> SET TASK 1: Write out the passage of the Apache Drill post starting with "Apache Drill installation in embedded" and going on through "and local files.", with every word and mark unchanged.
> SET TASK 2: From the listing, pull out each line that contains the string "Example", matching its case exactly.

> EXCERPT:
────────────────────────────────────────

Nov 20, 2015

Textual description of firstImageUrl

Apache Drill installation in embedded mode (in Ubuntu 13.04) and SQL query execution in drill prompt


A distributed SQL engine designed for data-intensive distributed applications for interactive analysis of large-scale datasets.It follows Schema-free JSON document model similar to MongoDB and has pluggable architecture that enables connectivity to multiple datastores. Apache drill project inspired form Google's Dremel system which is available as an infrastructure service called Google BigQuery. key features of Apache drill(Schema-free SQL Query Engine for Hadoop, NoSQL and Cloud Storage) are-
  • Drill supports a variety of NoSQL databases and file systems like HBase, MongoDB, MapR-DB, HDFS, MapR-FS, Amazon S3, Azure Blob Storage, Google Cloud Storage, Swift, NAS and local files. 
  • Data from multiple datastores(NoSQL,HDFS or HBase) can be joined using single query.
  • Drill processes the data in-situ(in place) without requiring users to define schemas or transform data.
  • Drill support industry-standard APIs: ANSI SQL, ODBC/JDBC, RESTful APIs
The main agenda of this post is to install/set-up Apache drill in Linux(Ubuntu) machine and execute sample SQL like query on non-relational data storage  -JSON/csv file. Apache drill can be installed in Embedded mode or Distributed mode.In this post, we are going to install in embedded mode.Read Apache drill installation in distributed mode and JDBC client connection.

────────────────────────────────────────

> EXTRACTED RECORDS:
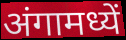
अंगामध्यें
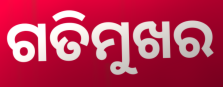
ଗତିମୁଖର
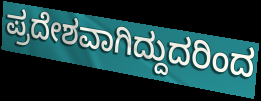
ಪ್ರದೇಶವಾಗಿದ್ದುದರಿಂದ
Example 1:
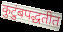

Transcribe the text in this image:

कुटुंबपद्धतीत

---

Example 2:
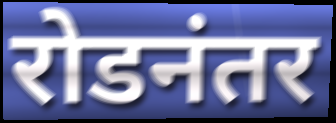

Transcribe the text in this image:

रोडनंतर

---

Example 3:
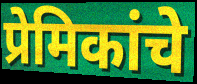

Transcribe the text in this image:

प्रेमिकांचे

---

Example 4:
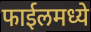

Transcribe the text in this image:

फाईलमध्ये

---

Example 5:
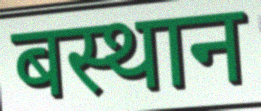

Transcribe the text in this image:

────────────────────────────────────────

> REPLY 1:
Apache Drill installation in embedded mode (in Ubuntu 13.04) and SQL query execution in drill prompt


A distributed SQL engine designed for data-intensive distributed applications for interactive analysis of large-scale datasets.It follows Schema-free JSON document model similar to MongoDB and has pluggable architecture that enables connectivity to multiple datastores. Apache drill project inspired form Google's Dremel system which is available as an infrastructure service called Google BigQuery. key features of Apache drill(Schema-free SQL Query Engine for Hadoop, NoSQL and Cloud Storage) are-
  • Drill supports a variety of NoSQL databases and file systems like HBase, MongoDB, MapR-DB, HDFS, MapR-FS, Amazon S3, Azure Blob Storage, Google Cloud Storage, Swift, NAS and local files.

> REPLY 2:
Example 1:
Example 2:
Example 3:
Example 4:
Example 5:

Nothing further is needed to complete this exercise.